Neural Architecture Search (NAS) has emerged as a favoured method for unearthing effective neural architectures. Recent development of large models has intensified the demand for faster search speeds and more accurate search results. However, designing large models by NAS is challenging due to the dramatical increase of search space and the associated huge performance evaluation cost. Consider a typical modular search space widely used in NAS, in which a neural architecture consists of $m$ block nodes and a block node has $n$ alternative blocks. Facing the space containing $n^m$ candidate networks, existing NAS methods attempt to find the best one by searching and evaluating candidate networks directly.Different from the general strategy that takes architecture search as a whole problem, we propose a novel divide-and-conquer strategy by making use of the modular nature of the search space.Here, we introduce MathNAS, a general NAS framework based on mathematical programming.

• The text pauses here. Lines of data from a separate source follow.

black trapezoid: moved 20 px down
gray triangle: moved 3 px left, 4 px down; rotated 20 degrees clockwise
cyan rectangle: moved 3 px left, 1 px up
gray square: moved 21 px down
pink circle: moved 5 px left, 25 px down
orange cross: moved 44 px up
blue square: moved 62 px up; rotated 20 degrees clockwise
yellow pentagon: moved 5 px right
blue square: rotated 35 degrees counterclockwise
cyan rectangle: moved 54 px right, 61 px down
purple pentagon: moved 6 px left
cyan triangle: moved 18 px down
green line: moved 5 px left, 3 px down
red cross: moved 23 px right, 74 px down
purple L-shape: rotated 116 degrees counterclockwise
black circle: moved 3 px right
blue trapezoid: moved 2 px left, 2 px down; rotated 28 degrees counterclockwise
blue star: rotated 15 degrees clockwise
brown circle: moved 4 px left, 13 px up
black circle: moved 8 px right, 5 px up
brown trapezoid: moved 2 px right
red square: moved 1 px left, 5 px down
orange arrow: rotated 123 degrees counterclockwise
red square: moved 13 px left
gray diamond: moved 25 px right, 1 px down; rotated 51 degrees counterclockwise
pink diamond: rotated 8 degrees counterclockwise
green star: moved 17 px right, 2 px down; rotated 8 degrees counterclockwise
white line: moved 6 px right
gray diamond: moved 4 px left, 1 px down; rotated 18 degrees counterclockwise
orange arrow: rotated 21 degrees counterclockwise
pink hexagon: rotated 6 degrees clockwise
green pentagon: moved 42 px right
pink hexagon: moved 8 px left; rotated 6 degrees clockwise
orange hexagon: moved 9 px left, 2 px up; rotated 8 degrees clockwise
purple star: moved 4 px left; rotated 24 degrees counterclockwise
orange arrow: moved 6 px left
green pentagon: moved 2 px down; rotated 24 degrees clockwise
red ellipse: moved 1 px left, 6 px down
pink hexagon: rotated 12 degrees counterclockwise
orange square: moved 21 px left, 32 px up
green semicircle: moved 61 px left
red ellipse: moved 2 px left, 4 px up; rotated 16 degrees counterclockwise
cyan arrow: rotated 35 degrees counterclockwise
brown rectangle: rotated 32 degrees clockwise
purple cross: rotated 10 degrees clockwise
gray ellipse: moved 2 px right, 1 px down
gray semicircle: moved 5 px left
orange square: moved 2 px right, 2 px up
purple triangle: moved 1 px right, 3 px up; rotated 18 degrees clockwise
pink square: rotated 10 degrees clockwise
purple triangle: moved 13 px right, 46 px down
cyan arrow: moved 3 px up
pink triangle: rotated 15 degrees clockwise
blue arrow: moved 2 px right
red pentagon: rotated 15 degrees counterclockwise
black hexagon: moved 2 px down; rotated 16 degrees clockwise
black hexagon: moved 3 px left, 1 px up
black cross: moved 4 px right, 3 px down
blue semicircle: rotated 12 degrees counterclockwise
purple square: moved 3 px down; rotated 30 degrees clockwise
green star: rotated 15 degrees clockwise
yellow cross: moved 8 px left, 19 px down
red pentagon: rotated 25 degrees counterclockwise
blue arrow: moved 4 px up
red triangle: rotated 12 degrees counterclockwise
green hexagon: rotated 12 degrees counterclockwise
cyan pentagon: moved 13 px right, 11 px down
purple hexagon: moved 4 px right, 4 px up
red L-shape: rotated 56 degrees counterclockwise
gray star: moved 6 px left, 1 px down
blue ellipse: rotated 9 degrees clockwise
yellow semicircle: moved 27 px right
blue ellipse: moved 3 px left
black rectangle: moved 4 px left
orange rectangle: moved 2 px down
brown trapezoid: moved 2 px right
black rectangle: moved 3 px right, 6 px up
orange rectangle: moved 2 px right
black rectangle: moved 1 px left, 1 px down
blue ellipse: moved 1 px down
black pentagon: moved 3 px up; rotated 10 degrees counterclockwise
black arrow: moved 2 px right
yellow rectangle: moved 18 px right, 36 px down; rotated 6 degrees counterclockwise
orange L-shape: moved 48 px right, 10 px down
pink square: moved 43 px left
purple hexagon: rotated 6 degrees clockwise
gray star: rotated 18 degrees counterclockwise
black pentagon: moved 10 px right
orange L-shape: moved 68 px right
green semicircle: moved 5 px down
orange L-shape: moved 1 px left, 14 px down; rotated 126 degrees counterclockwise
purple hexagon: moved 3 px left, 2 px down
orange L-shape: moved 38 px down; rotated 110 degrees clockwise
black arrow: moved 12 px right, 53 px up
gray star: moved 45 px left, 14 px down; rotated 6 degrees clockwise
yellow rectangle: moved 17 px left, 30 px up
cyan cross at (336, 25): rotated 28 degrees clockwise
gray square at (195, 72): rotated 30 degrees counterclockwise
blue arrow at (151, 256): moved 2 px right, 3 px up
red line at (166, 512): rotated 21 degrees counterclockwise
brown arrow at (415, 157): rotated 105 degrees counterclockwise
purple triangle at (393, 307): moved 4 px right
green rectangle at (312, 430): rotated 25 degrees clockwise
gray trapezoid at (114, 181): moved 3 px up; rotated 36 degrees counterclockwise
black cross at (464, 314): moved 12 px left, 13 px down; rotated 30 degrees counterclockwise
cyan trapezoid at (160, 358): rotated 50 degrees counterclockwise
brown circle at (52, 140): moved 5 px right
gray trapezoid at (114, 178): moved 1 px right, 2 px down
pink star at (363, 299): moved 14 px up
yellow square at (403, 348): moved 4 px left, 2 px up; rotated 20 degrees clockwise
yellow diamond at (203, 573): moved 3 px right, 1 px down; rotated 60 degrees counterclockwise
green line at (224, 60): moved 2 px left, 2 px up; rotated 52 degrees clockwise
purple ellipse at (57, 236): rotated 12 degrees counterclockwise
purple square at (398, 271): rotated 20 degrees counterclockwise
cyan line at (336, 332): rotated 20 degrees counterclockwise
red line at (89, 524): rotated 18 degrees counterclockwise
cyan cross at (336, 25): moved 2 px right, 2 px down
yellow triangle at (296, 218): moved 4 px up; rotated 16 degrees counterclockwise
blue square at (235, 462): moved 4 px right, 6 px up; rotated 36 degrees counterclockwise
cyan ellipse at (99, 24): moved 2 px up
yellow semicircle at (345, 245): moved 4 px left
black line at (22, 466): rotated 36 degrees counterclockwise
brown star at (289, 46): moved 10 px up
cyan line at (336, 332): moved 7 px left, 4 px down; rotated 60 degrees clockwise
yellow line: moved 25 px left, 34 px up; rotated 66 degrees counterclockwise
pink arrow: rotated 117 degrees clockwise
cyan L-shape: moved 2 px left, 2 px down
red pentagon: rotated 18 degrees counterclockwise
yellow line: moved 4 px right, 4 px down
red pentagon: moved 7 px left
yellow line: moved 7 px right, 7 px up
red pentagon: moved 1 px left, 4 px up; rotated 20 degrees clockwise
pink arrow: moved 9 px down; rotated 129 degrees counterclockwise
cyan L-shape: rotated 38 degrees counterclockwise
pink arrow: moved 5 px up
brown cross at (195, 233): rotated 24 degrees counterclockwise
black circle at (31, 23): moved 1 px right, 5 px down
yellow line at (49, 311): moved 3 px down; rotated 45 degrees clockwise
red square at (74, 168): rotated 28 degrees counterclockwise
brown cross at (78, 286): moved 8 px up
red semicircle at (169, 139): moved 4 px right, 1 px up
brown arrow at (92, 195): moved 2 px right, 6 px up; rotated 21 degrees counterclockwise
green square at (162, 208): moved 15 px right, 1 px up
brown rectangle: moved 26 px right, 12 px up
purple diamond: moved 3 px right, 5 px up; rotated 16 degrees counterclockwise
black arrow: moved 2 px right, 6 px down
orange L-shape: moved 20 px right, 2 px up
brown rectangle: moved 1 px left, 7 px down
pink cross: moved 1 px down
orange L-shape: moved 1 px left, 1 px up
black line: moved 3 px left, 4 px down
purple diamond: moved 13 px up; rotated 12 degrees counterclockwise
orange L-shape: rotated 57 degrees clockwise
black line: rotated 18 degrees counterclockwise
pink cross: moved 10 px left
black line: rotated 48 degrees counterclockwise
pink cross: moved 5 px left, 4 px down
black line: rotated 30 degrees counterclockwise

In MathNAS, the performances of all possible building blocks in the search space are calculated first, and then the performance of a network is directly predicted based on the performances of its building blocks.Although estimating block performances involves network training, just as what happens for network performance evaluation in existing NAS methods, predicting network performance is completely training-free and thus extremely fast. In contrast to the $n^m$ candidate networks to evaluate in existing NAS methods, which requires training and a formidable computational burden, there are only $m*n$ possible blocks to handle in MathNAS.Therefore, our approach effectively reduces the complexity of network performance evaluation. The superiority of MathNAS is validated on multiple large-scale CV and NLP benchmark datasets. Notably on ImageNet-1k, MathNAS achieves 82.5\% top-1 accuracy, 1.2\% and 0.96\% higher than Swin-T and LeViT-256, respectively. In addition, when deployed on mobile device, MathNAS achieves real-time search and dynamic network switching within 1s (0.4s on TX2 GPU), surpassing baseline dynamic networks in on-device performance.